"The light that is within thee."
The scientific world is just beginning to conjecture that light is an interior condition. The cat sees in an atmosphere that to the human eye is darkness. Among men there is an infinite variety of vision. An environment may be opaque to one and transparent to another.
The discovery of the X-rays has demonstrated the existence of a radiant energy that enfolds us, a light within the light, and of a vibration so rapid that it is invisible until we have provided special conditions for its manifestation. Spectrum analysis has revealed more of the nature of light and color than we had ever dreamed possible to discover. The man with the seeing eye lives in a different world from that of the blind man. Let us study the correspondence of this truth in philosophy.
We hear much of the New Thought. What is "new" as distinguished from the "old"? In the old thought we sought cause and consequence outside ourselves. We had an absent God in a far-off heaven. We had a Devil, who "went about as a roaring lion." We had a Mediator, who "came down" from heaven as a sacrifice for sin and returned to make intercession for us. We had a Holy Spirit that must be implored to "descend" upon us. We dwelt upon Providence, fate and destiny as governing powers. Heredity and environment were influences which relieved us to a large degree of personal responsibility. Disease, poverty, and sin were from without, and were contagious, infectious, and epidemic. Our motives were almost wholly in the external. "What will people think?" was constantly in our minds—implanted in the nursery and developed in society. "Henceforth remember that the eyes of the world are upon you" was solemnly enjoined upon the convert at the altar rail. We lived in fear of God, of the Devil, and of one another; as the old hymn so aptly expressed it, "Fightings without and fears within." This was considered the divinely appointed order of things, and we were taught that our salvation must be worked out "with fear and trembling." Man's hope of salvation was mostly from without, and his only dream of a real happiness lay in the misty realms of a remote paradise. So much for the old thought.
The new thought may be truly called a pivotal philosophy. It changes all the old bearings of life and brings everything to a center within the individual himself. It teaches him to think. It brings him to a poise—a pivot in himself. It withdraws his scattered thought-forces from the externals of life and shows him limitless results to be accomplished through concentration. It teaches absolute freedom, with absolute responsibility for all the past, present, and future.

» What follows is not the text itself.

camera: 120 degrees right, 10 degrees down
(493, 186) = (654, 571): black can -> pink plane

God exists within; and, as a fountain cannot rise higher than its source, the only conception of God possible to each life is limited by its own experience of divine impulses. Every human life is a magnet which, through the law of vibratory affinity, must draw to each precisely what he elects—no more and no less. We owe neither our good fortune nor our so-called misfortune to one another. The supreme motive of life is the realization of being.

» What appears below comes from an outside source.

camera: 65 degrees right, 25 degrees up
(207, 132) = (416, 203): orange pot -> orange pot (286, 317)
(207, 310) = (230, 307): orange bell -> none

The New Thought teaches that all heredity, environment, and interior conditions are controlled by the soul, and that man's life is not governed to the least degree by any outside circumstances. He simply responds to these as they touch the chords of sympathetic vibration within himself. The New Thought reveals to him the absolute equities of existence. It shows the objective life as plastic clay molded at will through the intelligent use of subjective consciousness. It increases activities by revealing powers and showing man how to keep his hand upon the lever. It places under control the marvelous forces of a universal energy. It radically alters all man's relations to God, to himself, and to his fellows. It teaches him to live at the center rather than the circumference of life; to live in the now rather than in the past or the hereafter. It reveals man as the true son of God, and as such having absolute control over destiny.

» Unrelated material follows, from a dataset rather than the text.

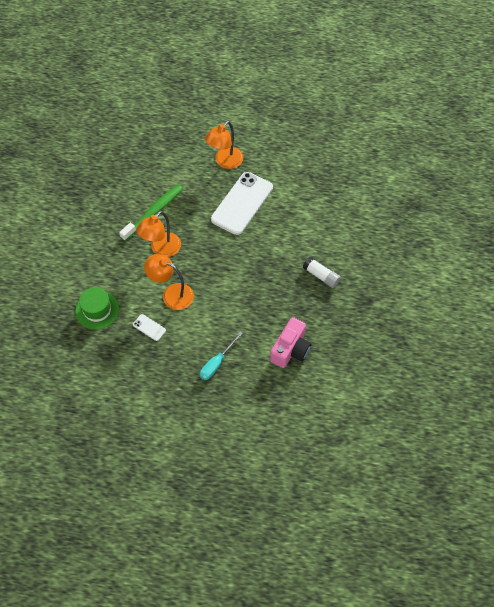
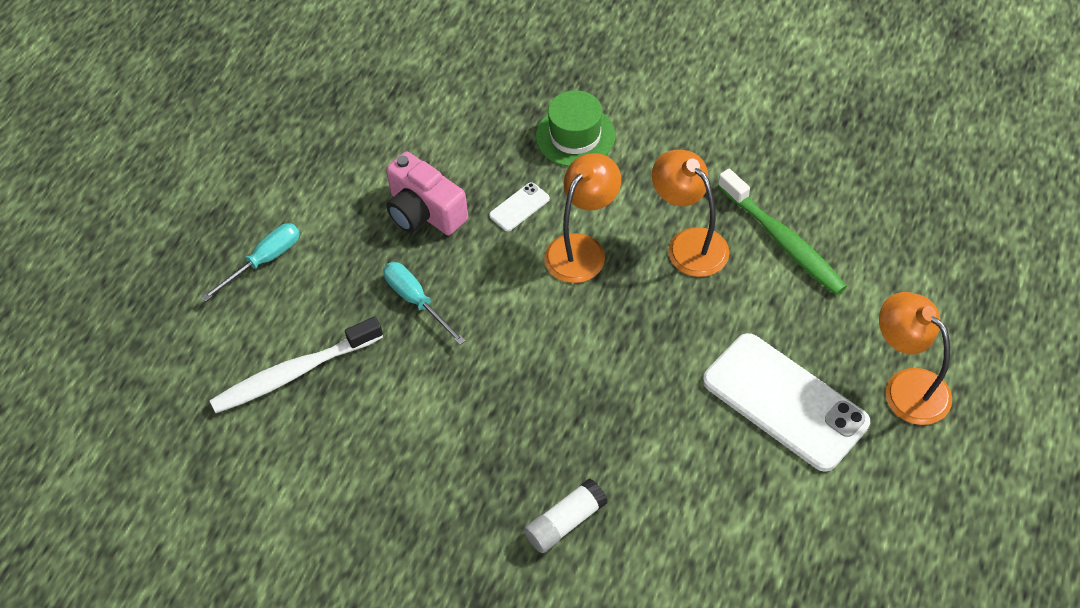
camera: 105 degrees right, 5 degrees down
(204, 447) = (264, 261): none -> turquoise screwdriver
(272, 410) = (293, 373): none -> white toothbrush
(290, 350) = (407, 429): pink camera -> pink camera (424, 212)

It finds in the story of the Christ a revelation of one's own subjective experience upon the higher spiritual plane.
Finally, the new philosophy proclaims that the great solvent of all truth, the center of all power, the source and ultimate of all being, are found in the harmonies of love. Only through love can man enter the realms of perfect peace. Fear is the only cause of illusion. What, then, can death add? Man has already found heaven by simply opening his eyes to the light within. His spiritual faculties have been sensitized and developed to a point of power heretofore ascribed to the supernatural, and considered quite beyond the possibilities of human life. He need not postpone to the revelations of the future the things he desires to know today. He has sought, and he has found. He has knocked, and it has been opened unto him.
If we only realized how petty are our customary drafts upon our spiritual, mental, and physical forces, as compared with the illimitable reservoir of strength and life upon which we may draw at will, we would perceive that our chief necessity is in learning to recognize the true nature of that which we call "life."
Our friends are always very ready to remind us that we are "human," instead of suggesting the higher fact that we are "divine."
When a man becomes sufficiently deranged to forget the usual limitations he puts upon himself, his strength and endurance become incalculable, as is frequently shown with maniacs.